Directions for this task ->
Pick up the piece on community fundraising after its final sentence and continue writing it.

Make sure your community fundraisers are involved in discussions to provide insight as to what’s happening out in the real world. Yes, we hear the inspiring stories, but we’re also the first to hear the grumbles that could spark the next innovation within your fundraising team.
Be better at communicating plans and campaigns to allow community fundraisers to recruit local leaders and influencers to increase your reach. Share your corporate pipelines with community fundraisers so they can build personal relationships and grow a following before the social media ‘vote for us!’ push.
And you, the manager. If you’re responsible for the community fundraising strategy at your charity, make sure you’re in contact with the fundraisers and most involved supporters who are doing the fundraising. Data is cool, but words don’t paint the bigger picture.
Responsible for an event and spotted a supporter with a strong personal connection and an even higher fundraising target? Don’t just put them on the usual stewardship journey, contact your community fundraiser and ask if they’ve heard about them and if not, arrange to make it happen.
Invite community fundraisers to discuss their experience with your other campaigns when working with supporters and write community fundraising involvement into your strategy plans throughout all fundraising activity. Take advantage of the impact that having a human to human interaction can have on fundraising income. Read about Yorkshire Cancer Research’s £8,000 fundraiser
from one participant by doing just this.
And don’t keep this to just fundraising; do your supporter communications reference their complete support of you? We LOVE that they give regularly and run a marathon for us each year, so why don’t they know this?
Review your expectations
Are your measuring tools pressuring supporters into ways of giving that are right for them, or is it for you?

Dataset ->

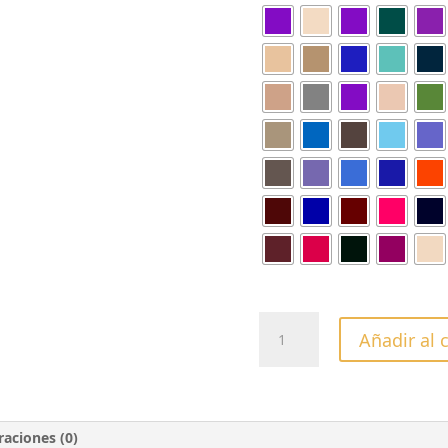
COLECCÍON
Añadir al 
CLÁSICA
cantidad
raciones (0)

Solved exercise ->
Are you spending too much time and money on creating products instead of looking at a supporter’s overall potential and how you can reach it?
As communities become increasingly time poor, are groups still the way to go for local engagement, or should you be focussing on stewarding your donor to host their one event better each time, rather than asking them to host more?
Are your unachievable conversation targets encouraging fundraisers to spend their time with people who aren’t engaged with your cause, and harming your opportunities to spend time with the people who are?
Experience over targets
Individual team targets, geographical boundaries, focusing completely on the cash, job titles…all of these things create a sense of protectiveness within a fundraising team and dictates what is, or isn’t, part of your job.
We’re losing sight of the supporter that doesn’t care who looks after what area or what product, they just want to know they’re going to make a difference and that they’re going to feel good doing it. Instead of creating processes that work well for you but complicate delivery, think about what works best from a fundraising support viewpoint; if someone wanted to give to you, is it as easy and enjoyable as possible?
Don’t just think of support in monetary terms. Who do your supporters know, what skills can they share with you, are they a passionate campaigner with big reach?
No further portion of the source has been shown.